**SUPPLIED DATA**

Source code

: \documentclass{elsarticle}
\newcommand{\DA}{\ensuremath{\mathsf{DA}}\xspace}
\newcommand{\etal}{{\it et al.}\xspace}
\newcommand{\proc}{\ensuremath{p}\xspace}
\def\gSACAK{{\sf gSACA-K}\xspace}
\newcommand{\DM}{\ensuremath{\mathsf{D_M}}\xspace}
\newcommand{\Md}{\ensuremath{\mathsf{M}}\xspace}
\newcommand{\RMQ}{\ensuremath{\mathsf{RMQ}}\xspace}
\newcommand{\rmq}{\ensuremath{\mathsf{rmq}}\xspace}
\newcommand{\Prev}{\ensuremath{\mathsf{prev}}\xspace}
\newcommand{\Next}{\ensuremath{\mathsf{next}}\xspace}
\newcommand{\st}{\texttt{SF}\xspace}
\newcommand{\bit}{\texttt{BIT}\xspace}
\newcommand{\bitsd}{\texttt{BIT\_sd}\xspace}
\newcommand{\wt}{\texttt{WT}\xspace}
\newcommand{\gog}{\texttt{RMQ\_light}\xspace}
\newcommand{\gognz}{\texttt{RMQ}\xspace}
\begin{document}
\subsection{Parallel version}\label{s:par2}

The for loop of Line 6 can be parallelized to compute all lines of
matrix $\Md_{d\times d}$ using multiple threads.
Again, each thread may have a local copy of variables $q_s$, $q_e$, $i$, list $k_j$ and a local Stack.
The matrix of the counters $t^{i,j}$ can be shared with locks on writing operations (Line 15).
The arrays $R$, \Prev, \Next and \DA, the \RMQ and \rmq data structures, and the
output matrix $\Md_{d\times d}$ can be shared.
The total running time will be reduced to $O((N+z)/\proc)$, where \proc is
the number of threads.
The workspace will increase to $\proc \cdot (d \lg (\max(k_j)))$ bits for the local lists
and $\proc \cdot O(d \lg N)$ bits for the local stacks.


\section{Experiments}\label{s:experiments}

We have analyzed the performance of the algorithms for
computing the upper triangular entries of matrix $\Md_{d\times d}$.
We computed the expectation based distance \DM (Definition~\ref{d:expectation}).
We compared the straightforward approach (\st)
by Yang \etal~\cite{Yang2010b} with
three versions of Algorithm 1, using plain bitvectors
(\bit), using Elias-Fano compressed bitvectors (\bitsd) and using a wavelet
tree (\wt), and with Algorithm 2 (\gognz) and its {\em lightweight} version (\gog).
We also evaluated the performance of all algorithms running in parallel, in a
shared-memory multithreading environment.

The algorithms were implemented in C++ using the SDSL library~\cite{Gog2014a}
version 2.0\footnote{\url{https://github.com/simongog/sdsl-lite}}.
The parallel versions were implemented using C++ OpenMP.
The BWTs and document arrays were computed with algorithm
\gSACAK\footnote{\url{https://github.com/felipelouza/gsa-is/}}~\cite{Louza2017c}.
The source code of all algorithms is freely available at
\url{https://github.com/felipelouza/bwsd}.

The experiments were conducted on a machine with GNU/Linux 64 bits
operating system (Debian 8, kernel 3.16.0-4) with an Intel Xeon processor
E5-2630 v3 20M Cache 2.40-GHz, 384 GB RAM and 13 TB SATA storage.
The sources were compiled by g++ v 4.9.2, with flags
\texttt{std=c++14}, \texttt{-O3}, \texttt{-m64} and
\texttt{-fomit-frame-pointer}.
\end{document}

**TASK ITEM**
The expected response is the full set of records, reproduced exactly.

**WRITTEN SOLUTION**
Source code

: \documentclass{elsarticle}
\newcommand{\DA}{\ensuremath{\mathsf{DA}}\xspace}
\newcommand{\etal}{{\it et al.}\xspace}
\newcommand{\proc}{\ensuremath{p}\xspace}
\def\gSACAK{{\sf gSACA-K}\xspace}
\newcommand{\DM}{\ensuremath{\mathsf{D_M}}\xspace}
\newcommand{\Md}{\ensuremath{\mathsf{M}}\xspace}
\newcommand{\RMQ}{\ensuremath{\mathsf{RMQ}}\xspace}
\newcommand{\rmq}{\ensuremath{\mathsf{rmq}}\xspace}
\newcommand{\Prev}{\ensuremath{\mathsf{prev}}\xspace}
\newcommand{\Next}{\ensuremath{\mathsf{next}}\xspace}
\newcommand{\st}{\texttt{SF}\xspace}
\newcommand{\bit}{\texttt{BIT}\xspace}
\newcommand{\bitsd}{\texttt{BIT\_sd}\xspace}
\newcommand{\wt}{\texttt{WT}\xspace}
\newcommand{\gog}{\texttt{RMQ\_light}\xspace}
\newcommand{\gognz}{\texttt{RMQ}\xspace}
\begin{document}
\subsection{Parallel version}\label{s:par2}

The for loop of Line 6 can be parallelized to compute all lines of
matrix $\Md_{d\times d}$ using multiple threads.
Again, each thread may have a local copy of variables $q_s$, $q_e$, $i$, list $k_j$ and a local Stack.
The matrix of the counters $t^{i,j}$ can be shared with locks on writing operations (Line 15).
The arrays $R$, \Prev, \Next and \DA, the \RMQ and \rmq data structures, and the
output matrix $\Md_{d\times d}$ can be shared.
The total running time will be reduced to $O((N+z)/\proc)$, where \proc is
the number of threads.
The workspace will increase to $\proc \cdot (d \lg (\max(k_j)))$ bits for the local lists
and $\proc \cdot O(d \lg N)$ bits for the local stacks.


\section{Experiments}\label{s:experiments}

We have analyzed the performance of the algorithms for
computing the upper triangular entries of matrix $\Md_{d\times d}$.
We computed the expectation based distance \DM (Definition~\ref{d:expectation}).
We compared the straightforward approach (\st)
by Yang \etal~\cite{Yang2010b} with
three versions of Algorithm 1, using plain bitvectors
(\bit), using Elias-Fano compressed bitvectors (\bitsd) and using a wavelet
tree (\wt), and with Algorithm 2 (\gognz) and its {\em lightweight} version (\gog).
We also evaluated the performance of all algorithms running in parallel, in a
shared-memory multithreading environment.

The algorithms were implemented in C++ using the SDSL library~\cite{Gog2014a}
version 2.0\footnote{\url{https://github.com/simongog/sdsl-lite}}.
The parallel versions were implemented using C++ OpenMP.
The BWTs and document arrays were computed with algorithm
\gSACAK\footnote{\url{https://github.com/felipelouza/gsa-is/}}~\cite{Louza2017c}.
The source code of all algorithms is freely available at
\url{https://github.com/felipelouza/bwsd}.

The experiments were conducted on a machine with GNU/Linux 64 bits
operating system (Debian 8, kernel 3.16.0-4) with an Intel Xeon processor
E5-2630 v3 20M Cache 2.40-GHz, 384 GB RAM and 13 TB SATA storage.
The sources were compiled by g++ v 4.9.2, with flags
\texttt{std=c++14}, \texttt{-O3}, \texttt{-m64} and
\texttt{-fomit-frame-pointer}.
\end{document}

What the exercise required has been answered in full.